It's not for the reasons you think. Which are in rough order:
1) Isn't the best way to decide a National Champion
2) Is subjective, not objective
3) Isn't fair to teams in smaller conferences
4) Rewards teams for softer schedules
5) Doesn't maximize NCAA revenue
Actually most of those are true, but that's not my premise.
The problem is, it was thought the BCS would tidy up a small loophole in which sometimes the top two teams wouldn't play each other, this would make it happen. That's all it was supposed to do. It wasn't supposed to be a playoff. It wasn't supposed to redefine the way the college season was played out, but it did. All of the sudden, the emphasis in college football didn't become "win your conference", it became "win your conference and hope other teams lose and argue against smaller conferences and if you lose, hope your loss is better...". And college football is the worse for it.
One unintended consequence is that the non title BCS games are rendered meaningless. For a few reasons. One is that there is no identity for each. You don't get the same conference champ in each one, half the time that champ goes to the BCS title game. It's not the same (not even close) to have a runner up represent that conference in the title game (i.e. Illinois against USC that one year). It makes it where the SEC champion DOESN'T want to go to the Sugar Bowl, because they failed. If you make the Sugar Bowl out of the SEC, it's because you FAILED in the SEC title game. The Big XII champ has NO desire to make the Fiesta Bowl, because that means they aren't playing for anything. The Big 10/Pac 10 champs the same. Yes, they love the tradition. But if Ohio State's goal coming into the year is to play in the Rose Bowl, then their sadly undershooting.
So a playoff is the next step, right? I argue no. It just extends the same issues. There's subjective criteria, conference titles become secondary to defensible playoff position, you still have the same debates (i.e. this year, does 11-1 Boise make it ahead of 10-2 Arkansas?). And bowl ties are meaningless as they are now.
I'm here to say, the OLD system should be restored post haste. Tie the conferences to their bowl. Invite good unaffiliated teams as opponents. It would work out. Trust me. Here's the framework (bowl, champs):
Rose: Pac 10 vs. Big 10 period
Cotton: Big XII
Fiesta: All At large
Sugar: SEC
Orange: ACC
Big East gets a berth but as an At Large or opponent. Assuming favorites tomorrow, this is how it would look this year:
Rose: Oregon vs. Wisconsin
Cotton: Oklahoma vs. Ohio State
Fiesta: Boise State vs. Stanford
Sugar: Auburn vs.
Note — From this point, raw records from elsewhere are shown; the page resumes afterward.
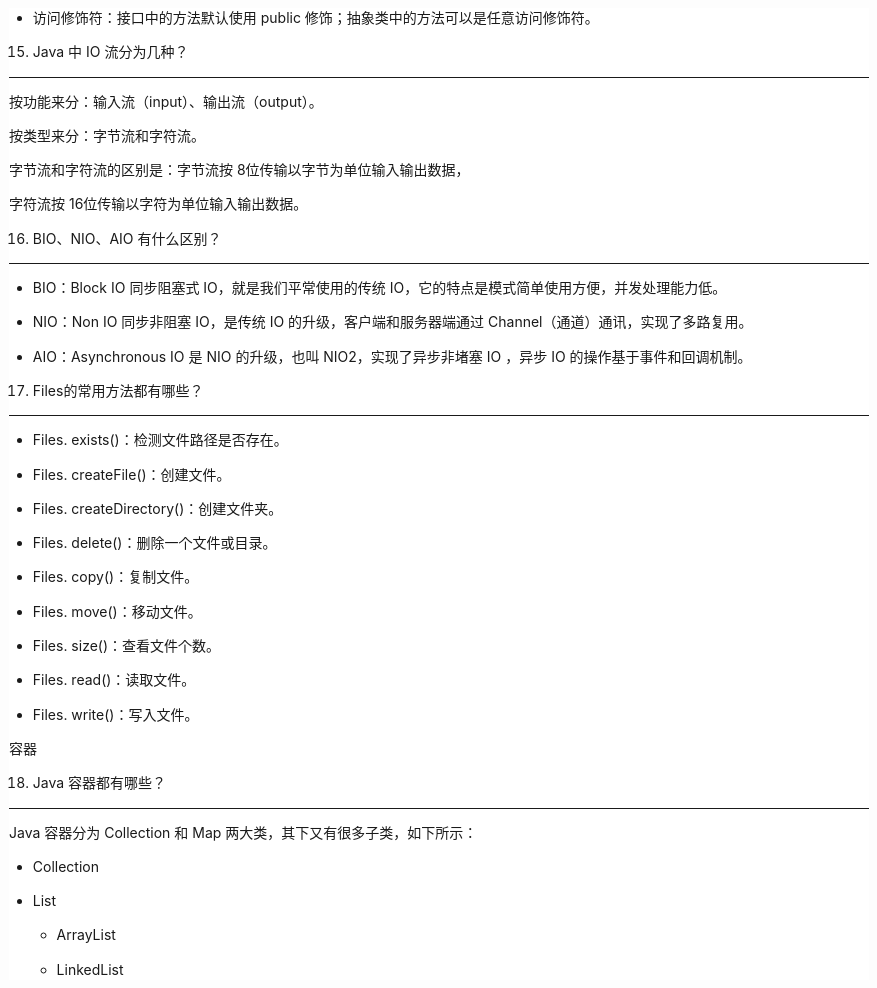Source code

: -   访问修饰符：接口中的方法默认使用 public
        修饰；抽象类中的方法可以是任意访问修饰符。

15. Java 中 IO 流分为几种？
---------------------------

按功能来分：输入流（input）、输出流（output）。

按类型来分：字节流和字符流。

字节流和字符流的区别是：字节流按 8位传输以字节为单位输入输出数据，

字符流按 16位传输以字符为单位输入输出数据。

16. BIO、NIO、AIO 有什么区别？
------------------------------

-   BIO：Block IO 同步阻塞式 IO，就是我们平常使用的传统
        IO，它的特点是模式简单使用方便，并发处理能力低。

-   NIO：Non IO 同步非阻塞 IO，是传统 IO 的升级，客户端和服务器端通过
        Channel（通道）通讯，实现了多路复用。

-   AIO：Asynchronous IO 是 NIO 的升级，也叫 NIO2，实现了异步非堵塞 IO
        ，异步 IO 的操作基于事件和回调机制。

17. Files的常用方法都有哪些？
-----------------------------

-   Files. exists()：检测文件路径是否存在。

-   Files. createFile()：创建文件。

-   Files. createDirectory()：创建文件夹。

-   Files. delete()：删除一个文件或目录。

-   Files. copy()：复制文件。

-   Files. move()：移动文件。

-   Files. size()：查看文件个数。

-   Files. read()：读取文件。

-   Files. write()：写入文件。

容器

18. Java 容器都有哪些？
-----------------------

Java 容器分为 Collection 和 Map 两大类，其下又有很多子类，如下所示：

-   Collection

-   List

    -   ArrayList

    -   LinkedList
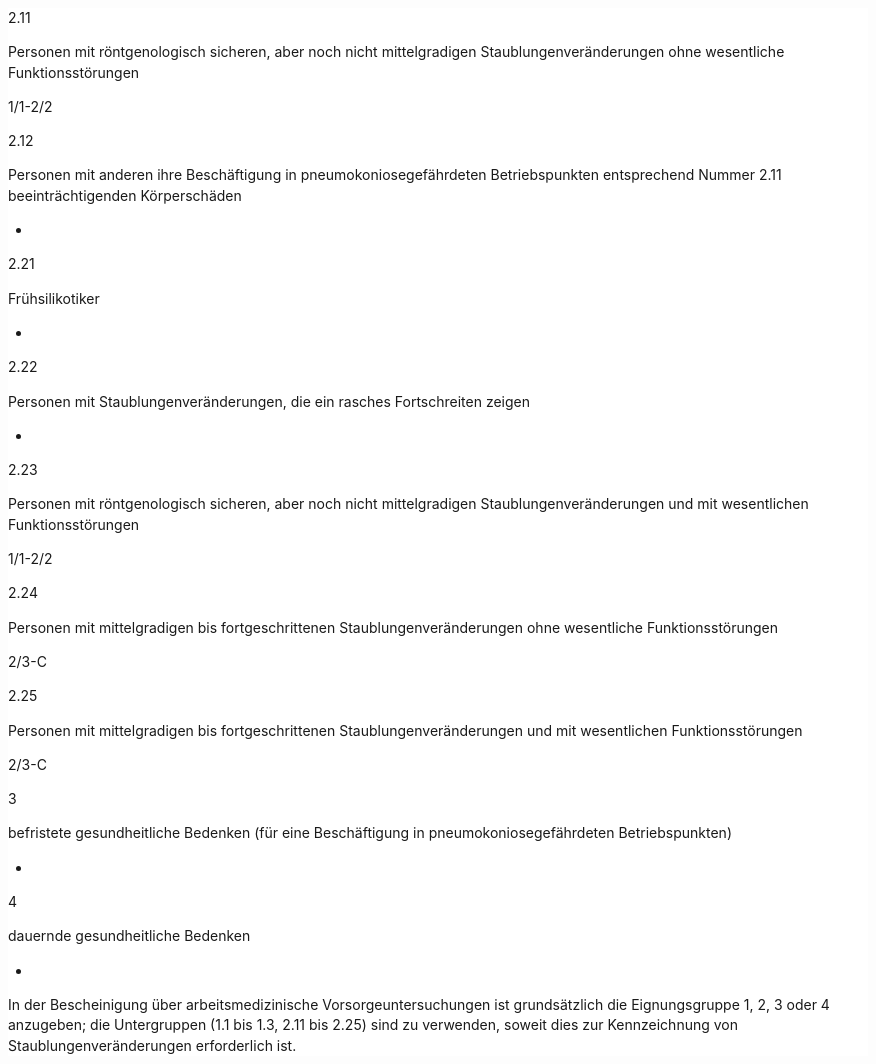 2.11

Personen mit röntgenologisch sicheren, aber noch nicht mittelgradigen Staublungenveränderungen ohne wesentliche Funktionsstörungen

1/1-2/2

2.12

Personen mit anderen ihre Beschäftigung in pneumokoniosegefährdeten Betriebspunkten entsprechend Nummer 2.11 beeinträchtigenden Körperschäden

-

2.21

Frühsilikotiker

-

2.22

Personen mit Staublungenveränderungen, die ein rasches Fortschreiten zeigen

-

2.23

Personen mit röntgenologisch sicheren, aber noch nicht mittelgradigen Staublungenveränderungen und mit wesentlichen Funktionsstörungen

1/1-2/2

2.24

Personen mit mittelgradigen bis fortgeschrittenen Staublungenveränderungen ohne wesentliche Funktionsstörungen

2/3-C

2.25

Personen mit mittelgradigen bis fortgeschrittenen Staublungenveränderungen und mit wesentlichen Funktionsstörungen

2/3-C

3

befristete gesundheitliche Bedenken (für eine Beschäftigung in pneumokoniosegefährdeten Betriebspunkten)

-

4

dauernde gesundheitliche Bedenken

-

In der Bescheinigung über arbeitsmedizinische Vorsorgeuntersuchungen ist grundsätzlich die Eignungsgruppe 1, 2, 3 oder 4 anzugeben; die Untergruppen (1.1 bis 1.3, 2.11 bis 2.25) sind zu verwenden, soweit dies zur Kennzeichnung von Staublungenveränderungen erforderlich ist.
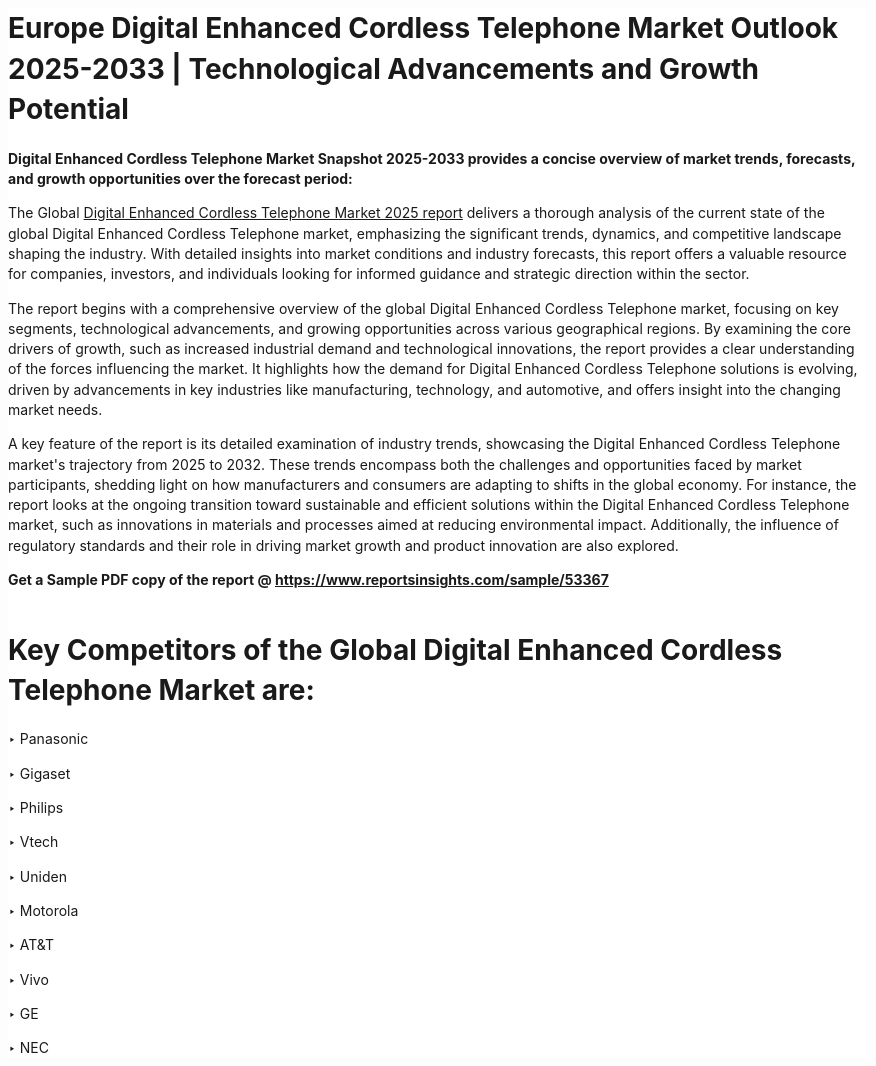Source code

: # Europe Digital Enhanced Cordless Telephone Market Outlook 2025-2033 | Technological Advancements and Growth Potential

<strong>Digital Enhanced Cordless Telephone Market Snapshot 2025-2033 provides a concise overview of market trends, forecasts, and growth opportunities over the forecast period:</strong>

The Global <a href=https://www.reportsinsights.com/sample/53367>Digital Enhanced Cordless Telephone Market 2025 report</a> delivers a thorough analysis of the current state of the global Digital Enhanced Cordless Telephone market, emphasizing the significant trends, dynamics, and competitive landscape shaping the industry. With detailed insights into market conditions and industry forecasts, this report offers a valuable resource for companies, investors, and individuals looking for informed guidance and strategic direction within the sector.

The report begins with a comprehensive overview of the global Digital Enhanced Cordless Telephone market, focusing on key segments, technological advancements, and growing opportunities across various geographical regions. By examining the core drivers of growth, such as increased industrial demand and technological innovations, the report provides a clear understanding of the forces influencing the market. It highlights how the demand for Digital Enhanced Cordless Telephone solutions is evolving, driven by advancements in key industries like manufacturing, technology, and automotive, and offers insight into the changing market needs.

A key feature of the report is its detailed examination of industry trends, showcasing the Digital Enhanced Cordless Telephone market's trajectory from 2025 to 2032. These trends encompass both the challenges and opportunities faced by market participants, shedding light on how manufacturers and consumers are adapting to shifts in the global economy. For instance, the report looks at the ongoing transition toward sustainable and efficient solutions within the Digital Enhanced Cordless Telephone market, such as innovations in materials and processes aimed at reducing environmental impact. Additionally, the influence of regulatory standards and their role in driving market growth and product innovation are also explored.

<strong>Get a Sample PDF copy of the report @ <a href=https://www.reportsinsights.com/sample/53367>https://www.reportsinsights.com/sample/53367</a></strong>

# <strong>Key Competitors of the Global Digital Enhanced Cordless Telephone Market are:</strong>

‣ Panasonic

‣ Gigaset

‣ Philips

‣ Vtech

‣ Uniden

‣ Motorola

‣ AT&T

‣ Vivo

‣ GE

‣ NEC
TCU
Orange: Virginia Tech vs. Arkansas
Suddenly both the Sugar and Rose are in play. The Cotton is darn interesting, Fiesta ain't bad (on par with current non-BCS title bowls). Tradition is maintained and lots of debate.
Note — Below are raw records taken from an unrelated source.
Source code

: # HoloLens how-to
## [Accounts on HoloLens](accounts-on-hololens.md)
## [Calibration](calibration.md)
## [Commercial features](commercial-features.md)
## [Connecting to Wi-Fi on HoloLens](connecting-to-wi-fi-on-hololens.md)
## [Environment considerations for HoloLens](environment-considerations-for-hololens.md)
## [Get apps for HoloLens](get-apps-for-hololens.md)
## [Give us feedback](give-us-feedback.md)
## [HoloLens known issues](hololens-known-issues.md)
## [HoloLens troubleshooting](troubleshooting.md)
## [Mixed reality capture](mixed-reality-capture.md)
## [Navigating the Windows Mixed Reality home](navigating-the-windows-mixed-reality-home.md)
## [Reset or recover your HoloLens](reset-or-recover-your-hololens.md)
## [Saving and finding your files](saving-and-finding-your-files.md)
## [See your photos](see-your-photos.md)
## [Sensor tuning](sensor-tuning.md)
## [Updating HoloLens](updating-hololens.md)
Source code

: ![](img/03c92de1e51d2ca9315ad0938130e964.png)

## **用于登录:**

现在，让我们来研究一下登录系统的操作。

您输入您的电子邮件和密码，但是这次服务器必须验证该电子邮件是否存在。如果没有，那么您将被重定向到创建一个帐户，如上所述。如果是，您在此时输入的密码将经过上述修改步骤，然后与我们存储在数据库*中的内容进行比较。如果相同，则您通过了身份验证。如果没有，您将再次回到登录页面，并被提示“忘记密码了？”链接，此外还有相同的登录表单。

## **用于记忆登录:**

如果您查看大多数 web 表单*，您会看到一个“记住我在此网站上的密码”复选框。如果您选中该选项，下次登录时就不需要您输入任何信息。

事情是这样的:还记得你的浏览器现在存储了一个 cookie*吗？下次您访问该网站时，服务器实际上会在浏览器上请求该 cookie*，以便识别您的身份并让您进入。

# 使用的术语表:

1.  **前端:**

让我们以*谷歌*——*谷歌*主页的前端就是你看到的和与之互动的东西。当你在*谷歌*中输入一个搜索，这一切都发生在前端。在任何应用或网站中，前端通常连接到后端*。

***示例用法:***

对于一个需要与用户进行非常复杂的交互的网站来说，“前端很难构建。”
Last year would look like:
Rose: Oregon vs. Ohio State
Cotton: Texas vs. TCU
Fiesta: Cincinnati vs. Florida
Sugar: Alabama vs. Boise State
Orange: Georgia Tech vs. Iowa
So you reshuffle two games, but makes two games of interest suddenly, the same quantity of teams will be undefeated, and if Texas and Alabama both win, perhaps split title, but bragging rights for the ages for sure.
What you sacrifice is the occasional 1997 scenario where Nebraska and Michigan are darn good but don't get to play. What you don't get is all or nothing that TCU has played the last two years, and Boise last year. All are still in the mix through the bowl games under this scenario. Admittedly, Texas vs. Alabama may not have happened. But in some ways, it didn't really happen as intended anyway with the Colt injury.
It's a trade off. Some years like 2005, things wouldn't have been as good without the BCS. But most years and overall, it gives all teams one goal...win the conference, go to YOUR bowl, win that, and see what happens.
I'd even entertain a "plus one" at that point. Go through the traditional bowls, take the two best winners by heritage rank and quality of opponent defeated, then "Let's get it on".